- [Exercise tasks]
[1] According to the email about parser error handling, what is the worst-case failure reporting latency of the design it describes?
[2] List every venue that the email about parser error handling names as a place where human tolerances for feedback latency have been discussed.
[3] Write a continuation of the email about parser error handling, beginning after its final sentence.

─── Text to read ───

On Mon, Jul 25, 2016 at 12:21 PM, Daniel Bünzli <daniel.buenzli@erratique.ch> wrote:
You are making a lot of assumptions about how the client should use the library or what humans are supposed to tolerate…

Nope, just one or two that seem pretty reasonable. First, there's not much else a client of a parser can do with those errors without breaking conceptual abstraction boundaries. Any action that a client would want to take that wasn't logging properly belongs in the parser itself. A design to the contrary would require the client of the parser to embody knowledge of the parsing process itself, which defeats modularity, reuse, and ultimately kills compositionality. So the only client assumption is that the client finds these sorts of properties desirable.

Second, I'm well aware of human tolerances for feedback latency. Such topics have been making the rounds in The New York Times, pop design books, and the blogosphere for more than a decade now, so it's hardly an obscure topic. I've also built and commercialized systems for application performance management, which required a deep understanding of end-user experience, business use cases, and operational practices.

The design I described has worst case failure reporting latency not exceeding the latency of a successful parse. If you're exceeding those latency tolerances at the parsing step, there is no hope of redemption for the latency of the rest of your pipeline. And these aren't even catastrophic failures. As you describe them they're, more or less, warnings.
 
Giving back control to the client in case of error and allow it to restart the process allows to lift the constraints you put on the client.

─── Data extract ───

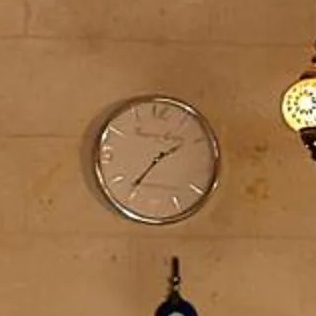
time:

───

- [Results]
[1] It does not exceed the latency of a successful parse.

[2] The New York Times, pop design books, and the blogosphere.

[3]
While such a design sometimes benefits the system _as a whole_, it certainly comes at a cost. In the case where clients are meant to explicitly handle parse errors and restart the parse _through control inversion_, the cost is the compositionality. That may be a worthwhile cost to pay in some cases, but those cases have not yet revealed themselves to me. On the other hand, Angstorm allows you to construct parsers compositionally, and reuse them in just the same way. It even allows users to design parsers that will report parse warnings, or even receive certain kinds of errors are return a decision (that the parser is designed to understand) about how to proceed. Whether or not that's a worthwhile design is another question. I would say it's not but there's no accounting for taste. For supporting composition, it's certainly better than control inversion.

To bring it back, I think this discussion is focusing a bit too much on the implementation of a single Angstrom parser, rather than the capabilities of the library as a whole. Angstrom can suit the needs of many architectural styles, whether its a "direct" style or "streaming" style, or that leads to parsers that give clients fine-grained control over error recovery. It's a parser combinator library, after all. Your parsers can do whatever you design them to do, take whatever parameters they need to, and following a few rules of thumb, still deliver good performance.

-Spiros E.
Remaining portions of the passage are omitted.